WHAT YOU ARE ASKED TO DO:
Please copy every line of the data in which the string "збере" appears.

TASK DATA:
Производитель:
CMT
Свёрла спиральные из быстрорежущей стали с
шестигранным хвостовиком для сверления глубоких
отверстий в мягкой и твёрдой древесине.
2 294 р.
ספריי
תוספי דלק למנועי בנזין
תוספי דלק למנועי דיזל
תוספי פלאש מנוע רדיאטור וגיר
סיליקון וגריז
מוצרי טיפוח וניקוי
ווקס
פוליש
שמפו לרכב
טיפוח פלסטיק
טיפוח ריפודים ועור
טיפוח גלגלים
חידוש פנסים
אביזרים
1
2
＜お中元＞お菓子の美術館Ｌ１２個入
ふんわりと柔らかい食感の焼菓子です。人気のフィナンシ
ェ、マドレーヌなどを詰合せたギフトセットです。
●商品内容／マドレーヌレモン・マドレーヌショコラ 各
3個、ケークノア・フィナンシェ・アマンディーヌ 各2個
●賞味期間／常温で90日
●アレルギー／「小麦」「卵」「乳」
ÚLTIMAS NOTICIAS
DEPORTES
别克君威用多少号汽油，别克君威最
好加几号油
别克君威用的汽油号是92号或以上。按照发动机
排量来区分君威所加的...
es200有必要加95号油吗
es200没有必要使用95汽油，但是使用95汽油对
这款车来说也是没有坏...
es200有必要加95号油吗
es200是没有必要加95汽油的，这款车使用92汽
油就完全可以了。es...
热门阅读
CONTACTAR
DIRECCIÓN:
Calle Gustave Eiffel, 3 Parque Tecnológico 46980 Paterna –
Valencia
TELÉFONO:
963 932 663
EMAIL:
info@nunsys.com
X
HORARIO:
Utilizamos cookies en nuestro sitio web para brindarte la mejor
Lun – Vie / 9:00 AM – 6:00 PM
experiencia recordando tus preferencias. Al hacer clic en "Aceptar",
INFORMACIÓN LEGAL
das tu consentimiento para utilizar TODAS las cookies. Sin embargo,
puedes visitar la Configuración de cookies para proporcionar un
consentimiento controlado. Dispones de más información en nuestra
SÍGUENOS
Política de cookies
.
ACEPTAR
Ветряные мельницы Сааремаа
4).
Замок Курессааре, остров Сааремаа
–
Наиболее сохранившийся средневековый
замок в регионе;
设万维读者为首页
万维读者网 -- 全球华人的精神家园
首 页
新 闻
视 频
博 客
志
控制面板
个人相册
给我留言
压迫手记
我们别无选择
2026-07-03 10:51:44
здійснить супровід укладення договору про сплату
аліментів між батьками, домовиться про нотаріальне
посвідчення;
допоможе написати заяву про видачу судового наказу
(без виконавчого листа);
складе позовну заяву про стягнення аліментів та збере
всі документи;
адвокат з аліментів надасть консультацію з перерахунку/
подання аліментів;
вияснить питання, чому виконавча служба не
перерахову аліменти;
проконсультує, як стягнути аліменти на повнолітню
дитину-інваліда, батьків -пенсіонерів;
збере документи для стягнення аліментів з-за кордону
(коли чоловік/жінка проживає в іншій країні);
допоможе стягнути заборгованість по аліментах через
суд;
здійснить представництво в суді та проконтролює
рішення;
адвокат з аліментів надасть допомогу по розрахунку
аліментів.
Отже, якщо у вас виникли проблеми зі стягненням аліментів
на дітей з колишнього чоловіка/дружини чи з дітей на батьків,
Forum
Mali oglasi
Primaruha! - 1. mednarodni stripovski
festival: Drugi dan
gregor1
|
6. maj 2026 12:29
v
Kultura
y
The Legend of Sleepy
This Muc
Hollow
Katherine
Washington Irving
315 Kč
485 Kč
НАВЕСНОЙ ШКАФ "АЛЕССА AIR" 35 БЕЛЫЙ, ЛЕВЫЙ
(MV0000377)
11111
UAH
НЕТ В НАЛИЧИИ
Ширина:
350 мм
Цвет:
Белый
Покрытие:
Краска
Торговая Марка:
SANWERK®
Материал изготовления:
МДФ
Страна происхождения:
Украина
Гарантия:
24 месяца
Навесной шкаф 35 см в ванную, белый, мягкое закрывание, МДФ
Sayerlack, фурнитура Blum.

RESPONSE BOX:
складе позовну заяву про стягнення аліментів та збере
збере документи для стягнення аліментів з-за кордону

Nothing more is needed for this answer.